Emerging Historical Themes

At a time when tarred roads did not extend to Jan Jonker Road, or even the full eastern extent of old Gobabisweg, and when no one imagined Windhoek’s main street being named Sam Nujoma Drive, the City of Windhoek gave the Cathedral parish of Windhoek twelve hectares to establish a white, boys-only school.   Bishop Rudolph Koppmann approached the General Board of the CMI in Tilburg to run the school, Rome sanctioned the request and in 1962 the school was officially dedicated.  From these beginnings grew a school whose history has unfolded against a tapestry of enormous national, regional and international change.  St Paul’s has stayed the course and often set the pace for the last half a century.

Founded in Love

Caritate Fundati (Founded in Love) became the school’s motto and an integral part of the school’s philosophy from the beginning.  The missionaries were keen to open a school and hostel for white boys as they felt it would attract farmers’ children and allow them easier access to farm workers.
The first principal, Brother Ernestus Smulders was tragically killed in a car accident in 1964, but he had set the tone for the school to continue.  Brother Sebastianus van Seters, also a founder, is remembered by many for his involvement in swimming and his insistence on beautiful handwriting.  He left St Paul’s in 1994 to found a new school, St Boniface in Rundu, also known for its excellent academic record.

Do the Right Thing

Brother Hermenegildus Beris became principal in 1966 after Brothers Joseph Calasanctius and Immanuel filled the interregnum.  As head of the school till 1990, Brother Hermenegildus’ leadership was formative.  Brother administered, taught, elevated the academic profile of the College, coached the school band, developed sports codes and facilities such as a soccer field (digging up part of the vineyard), tennis and netball courts and saw the library’s collection of books grow.  Under his leadership, the school admitted its first students of colour in 1977, but as a non-racial school, St Paul’s was not allowed to compete with certain other schools and the Administration withdrew its financial subsidy.  “Though difficult in the beginning” Brother recalls, “in the end it paid off”.  It was a proud moment when the school band was asked to be a part of the independence celebrations and marched down newly named Independence Avenue.

Leader of the Pack

Chris Sexon became principal in 1991 and instigated the International General Certificate in Education (Cambridge IGCSE).  The Ministry had begun considering new educational syllabi and began a test run of the IGCSE in selected schools in 1992.  St Paul’s showed its homegrown talent could fare well against the rest of the world and set the bar for the rest of the country.  This was acknowledged by President Nujoma who spoke at the Thirtieth celebrations.
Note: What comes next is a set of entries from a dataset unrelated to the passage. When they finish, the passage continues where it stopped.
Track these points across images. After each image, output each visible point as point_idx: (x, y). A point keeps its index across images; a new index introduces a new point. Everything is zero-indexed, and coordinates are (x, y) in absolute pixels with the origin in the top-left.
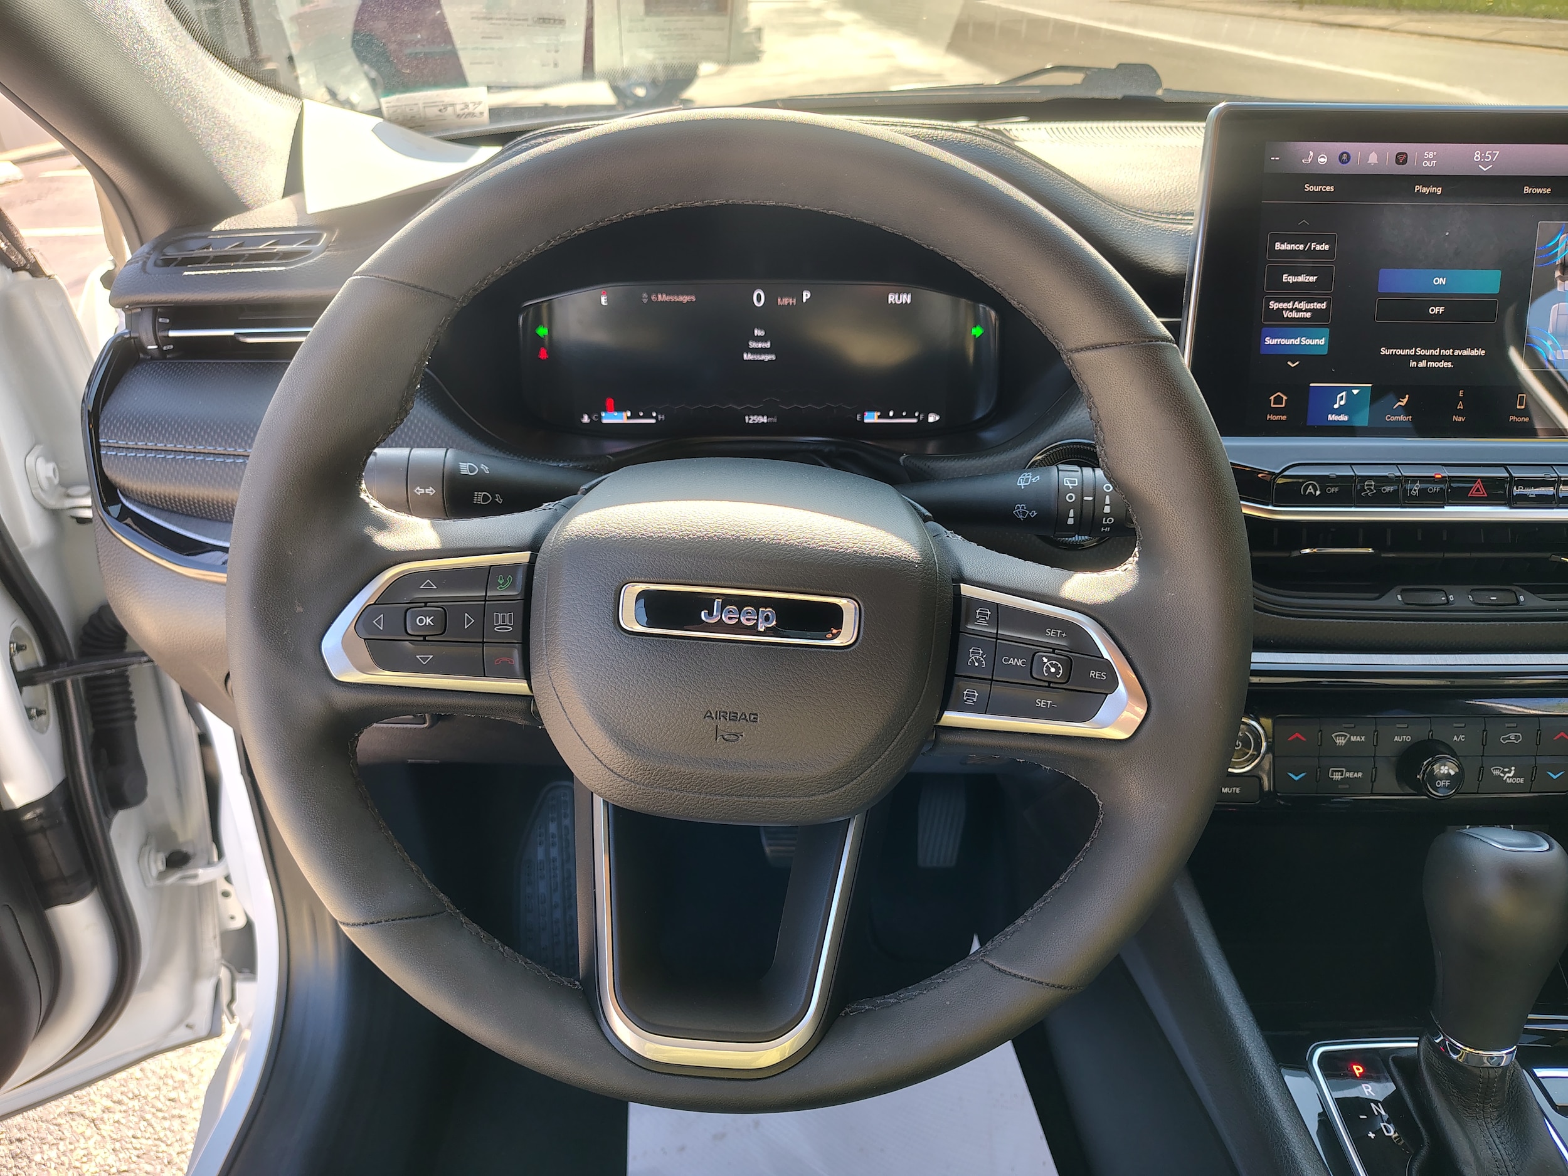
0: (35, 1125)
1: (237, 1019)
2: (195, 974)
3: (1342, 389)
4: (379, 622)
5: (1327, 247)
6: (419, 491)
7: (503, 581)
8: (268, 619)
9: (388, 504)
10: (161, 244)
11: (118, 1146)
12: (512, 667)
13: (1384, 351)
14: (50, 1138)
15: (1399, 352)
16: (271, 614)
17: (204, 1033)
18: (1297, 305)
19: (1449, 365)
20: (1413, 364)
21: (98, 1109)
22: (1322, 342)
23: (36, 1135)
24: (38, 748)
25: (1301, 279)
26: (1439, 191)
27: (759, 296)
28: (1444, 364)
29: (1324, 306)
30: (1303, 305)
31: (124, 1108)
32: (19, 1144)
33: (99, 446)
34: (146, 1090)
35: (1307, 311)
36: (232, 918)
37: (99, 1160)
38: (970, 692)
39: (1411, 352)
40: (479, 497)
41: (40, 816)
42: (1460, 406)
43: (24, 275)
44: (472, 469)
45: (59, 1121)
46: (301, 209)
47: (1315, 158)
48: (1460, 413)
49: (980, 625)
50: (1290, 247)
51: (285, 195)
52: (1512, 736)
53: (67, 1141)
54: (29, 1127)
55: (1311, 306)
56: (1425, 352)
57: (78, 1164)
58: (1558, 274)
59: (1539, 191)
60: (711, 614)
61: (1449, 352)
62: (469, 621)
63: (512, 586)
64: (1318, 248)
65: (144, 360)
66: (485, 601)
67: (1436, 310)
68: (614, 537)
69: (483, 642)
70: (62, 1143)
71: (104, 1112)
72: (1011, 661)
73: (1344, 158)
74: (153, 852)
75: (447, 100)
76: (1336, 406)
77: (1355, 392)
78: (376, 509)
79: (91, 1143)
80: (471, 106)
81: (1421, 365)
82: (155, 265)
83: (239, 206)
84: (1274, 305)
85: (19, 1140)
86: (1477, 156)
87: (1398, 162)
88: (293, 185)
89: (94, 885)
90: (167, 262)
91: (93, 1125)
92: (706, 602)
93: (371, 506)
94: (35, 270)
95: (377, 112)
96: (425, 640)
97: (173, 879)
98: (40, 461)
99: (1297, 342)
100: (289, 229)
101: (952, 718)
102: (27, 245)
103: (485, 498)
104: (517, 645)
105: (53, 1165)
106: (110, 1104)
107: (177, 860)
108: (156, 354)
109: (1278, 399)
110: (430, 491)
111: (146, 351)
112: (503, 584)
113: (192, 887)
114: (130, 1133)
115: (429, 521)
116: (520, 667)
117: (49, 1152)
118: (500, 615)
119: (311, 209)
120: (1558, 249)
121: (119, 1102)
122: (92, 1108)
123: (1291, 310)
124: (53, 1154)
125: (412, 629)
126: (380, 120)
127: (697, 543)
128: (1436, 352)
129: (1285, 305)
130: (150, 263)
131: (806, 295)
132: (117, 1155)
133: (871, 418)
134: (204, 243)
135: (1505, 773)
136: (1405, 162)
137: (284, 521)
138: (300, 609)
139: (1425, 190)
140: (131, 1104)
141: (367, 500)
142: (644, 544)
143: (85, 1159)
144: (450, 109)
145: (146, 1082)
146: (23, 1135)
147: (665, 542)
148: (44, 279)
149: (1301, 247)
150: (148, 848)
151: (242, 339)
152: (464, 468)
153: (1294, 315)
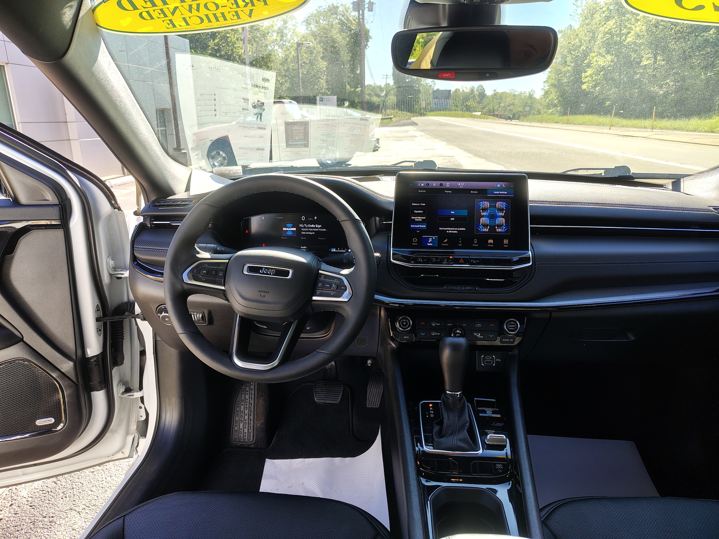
0: (58, 513)
1: (138, 454)
2: (127, 433)
3: (430, 238)
4: (195, 271)
5: (425, 204)
7: (221, 265)
8: (173, 268)
9: (201, 250)
10: (154, 202)
11: (86, 520)
13: (440, 229)
14: (62, 517)
15: (444, 229)
17: (127, 456)
18: (418, 218)
19: (457, 232)
20: (447, 232)
21: (81, 508)
22: (425, 226)
23: (58, 516)
24: (98, 339)
25: (419, 212)
26: (451, 192)
27: (303, 218)
28: (455, 232)
29: (425, 218)
30: (420, 218)
31: (90, 509)
32: (52, 518)
33: (134, 247)
34: (98, 503)
35: (421, 219)
36: (141, 416)
37: (79, 524)
38: (318, 292)
39: (447, 229)
41: (95, 361)
42: (460, 242)
43: (117, 210)
45: (66, 512)
46: (189, 195)
47: (421, 184)
48: (460, 244)
49: (322, 278)
50: (416, 204)
51: (185, 192)
52: (479, 325)
53: (69, 518)
54: (56, 513)
55: (422, 218)
56: (450, 229)
57: (71, 525)
58: (481, 211)
59: (475, 192)
60: (262, 271)
61: (456, 229)
62: (214, 273)
63: (223, 267)
64: (423, 205)
65: (147, 229)
66: (218, 269)
67: (452, 219)
69: (216, 278)
70: (67, 518)
71: (83, 509)
72: (327, 286)
73: (428, 184)
74: (121, 385)
75: (231, 169)
76: (429, 241)
77: (434, 238)
78: (198, 250)
79: (77, 519)
80: (237, 171)
81: (450, 232)
82: (152, 206)
83: (174, 194)
84: (413, 218)
85: (52, 517)
86: (459, 184)
87: (440, 185)
88: (188, 189)
89: (105, 387)
90: (155, 206)
91: (78, 513)
92: (262, 268)
94: (119, 209)
95: (212, 172)
96: (204, 276)
97: (126, 395)
98: (111, 260)
99: (419, 226)
100: (185, 199)
101: (314, 298)
102: (118, 202)
104: (223, 279)
105: (63, 525)
106: (85, 507)
107: (128, 390)
108: (150, 227)
109: (415, 240)
111: (147, 226)
113: (131, 399)
114: (91, 516)
116: (223, 284)
117: (62, 521)
118: (220, 272)
119: (191, 194)
120: (481, 205)
121: (89, 507)
122: (78, 508)
123: (417, 219)
124: (63, 522)
125: (202, 273)
126: (213, 174)
128: (453, 229)
129: (415, 218)
130: (151, 206)
131: (316, 218)
132: (85, 523)
133: (334, 250)
134: (165, 202)
135: (478, 335)
136: (442, 185)
139: (447, 192)
140: (92, 507)
141: (196, 249)
143: (74, 524)
144: (231, 171)
145: (98, 501)
146: (54, 515)
148: (121, 211)
149: (419, 204)
150: (120, 383)
151: (171, 224)
152: (218, 249)
153: (417, 220)
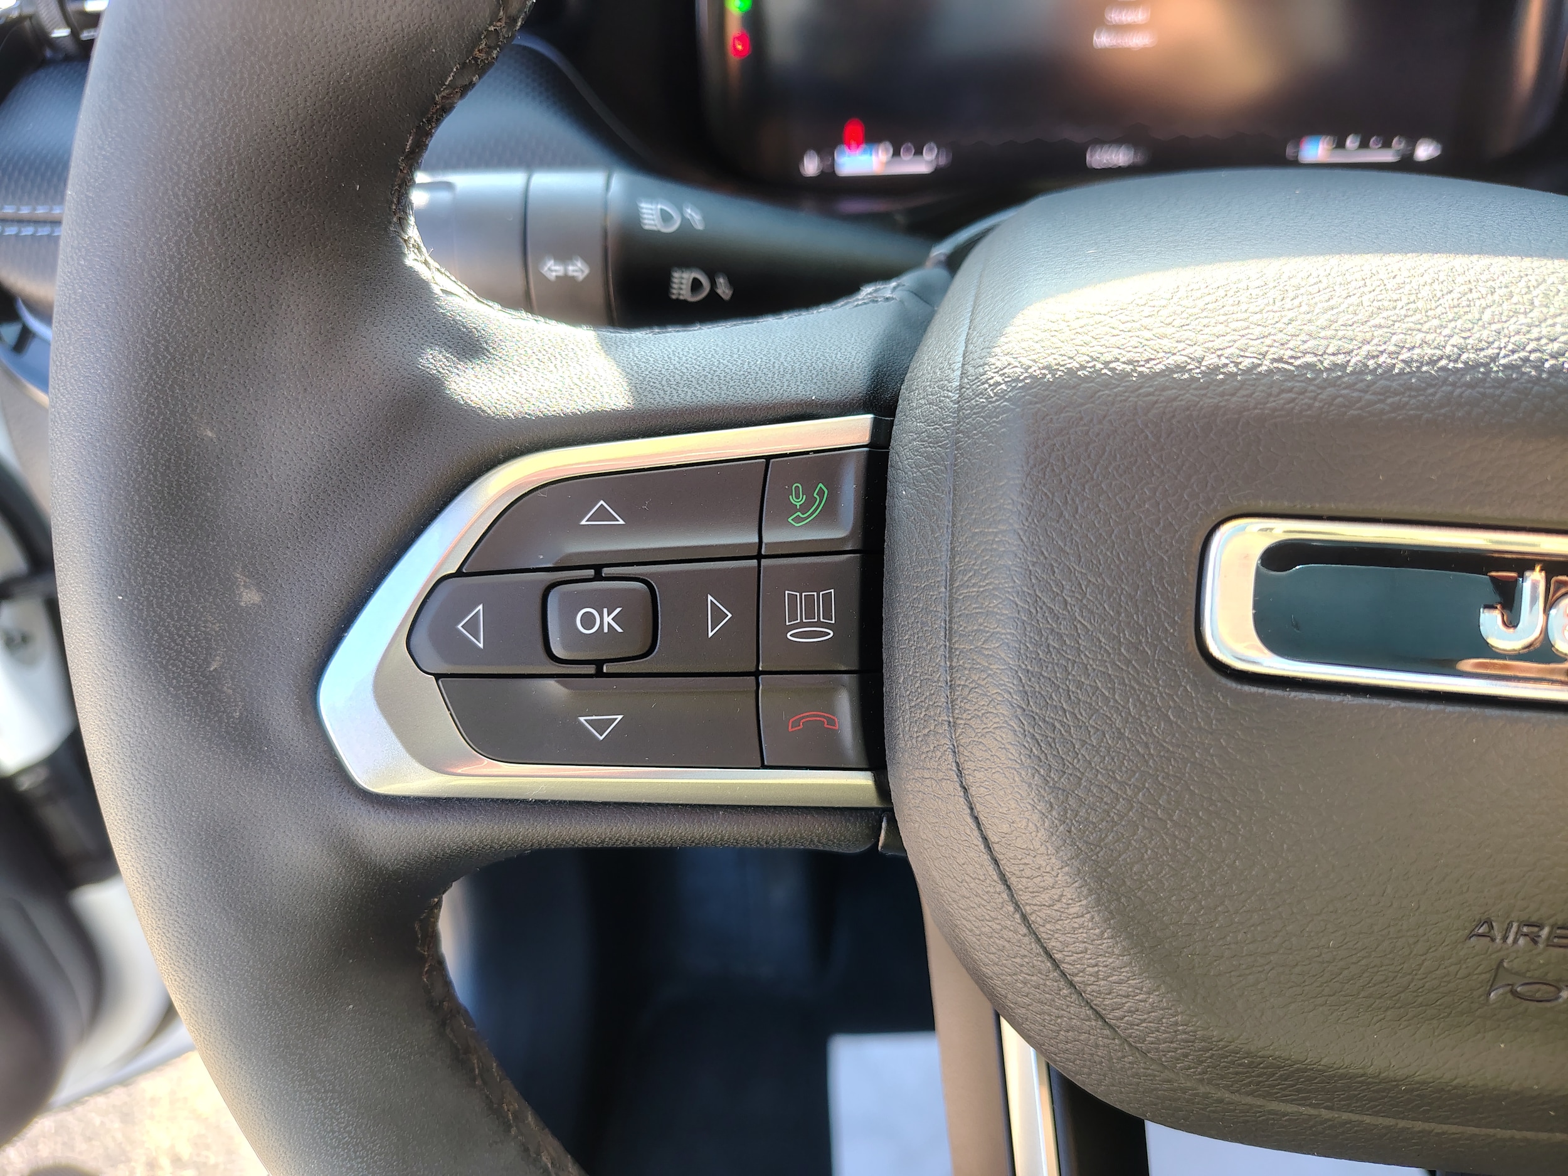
4: (472, 627)
6: (553, 269)
7: (803, 499)
8: (161, 629)
9: (487, 293)
12: (831, 736)
16: (170, 616)
40: (682, 283)
44: (666, 217)
60: (1512, 622)
62: (717, 616)
63: (830, 513)
66: (759, 557)
68: (1181, 368)
69: (757, 674)
78: (450, 298)
93: (436, 290)
96: (599, 674)
103: (696, 285)
104: (845, 676)
110: (578, 269)
112: (804, 508)
115: (594, 332)
116: (854, 738)
118: (801, 597)
125: (565, 646)
127: (1469, 385)
137: (180, 337)
138: (250, 597)
141: (424, 272)
142: (1290, 390)
147: (1360, 386)
152: (650, 218)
Mr Philip Hawke (1994 – 1997) continued on a much needed building development. The A-Level Centre, now a section of the Primary School was built, which gave parents the confidence of a desired school leaving certificate for their children. Parents of communities, who did not normally support the College, took an interest. The school now had 375 pupils.

Growth, Development and Extension

With Phil Hawke as principal and Gerry Hill as deputy from the end of 1992, St Paul’s saw a time of academic development and consolidation.  As more lay teachers were employed, school fees were increased, but nevertheless, the Advanced Level Programme was introduced, the new A Level Institute blessed, and the library injected with many new books bought from the proceeds of the Bazaar.  The Parent body, always important supporters, played a tremendous fundraising role at this time and with their financial help and Phil and Gerry’s input, extra-mural activities of all sorts, but especially cultural ones, flourished.  When Phil Hawke left St Paul’s, the new principal, Malcolm McArthur paid tribute saying “St Paul’s is a healthy, vibrant educational institution with a dedicated staff committed to bring out the best for each student”.  Others knew Phil as the “Headmaster who built”.

In Africa for Africa

Mr Malcolm McArthur was a much loved leader from 1998 – 2002. He was the “people’s” principal, who focused on the wellbeing of the person. He changed the old prefect system to an SMC body. Under his leadership the Primary School classes were moved to the renovated buildings in Jan Jonker Street, which were formerly accommodation for the ground staff. This was built with the help of donations.

Global teachers, Growing School

Mr Robert Church, a visionary, was principal from 2002 – 2013. The SMC Recreational Centre (Rec Centre) was built during his tenure, the buildings of which were soon sucked into the school as classrooms. In 2004 the St Paul’s College Primary School was extended downwards to incorporate Grades 1 – 4.
The first female principal was Dr Becky Ojo. Her interest and aspirations in politics soon obliged her to choose a career in politics. She was later the Deputy Minister of Higher Education.
That is when Mrs Ellen Gudde took over the leadership of the College. The responsibility for the top school in Namibia with over 600 pupils and 90 staff members weighed heavily. Together with dedicated staff and parents we weathered the storms of the challenges of building the Br Hermenegildus Higher Centre.
Today Mr Iain Guthrie is at the helm – and history will tell more about his tenure.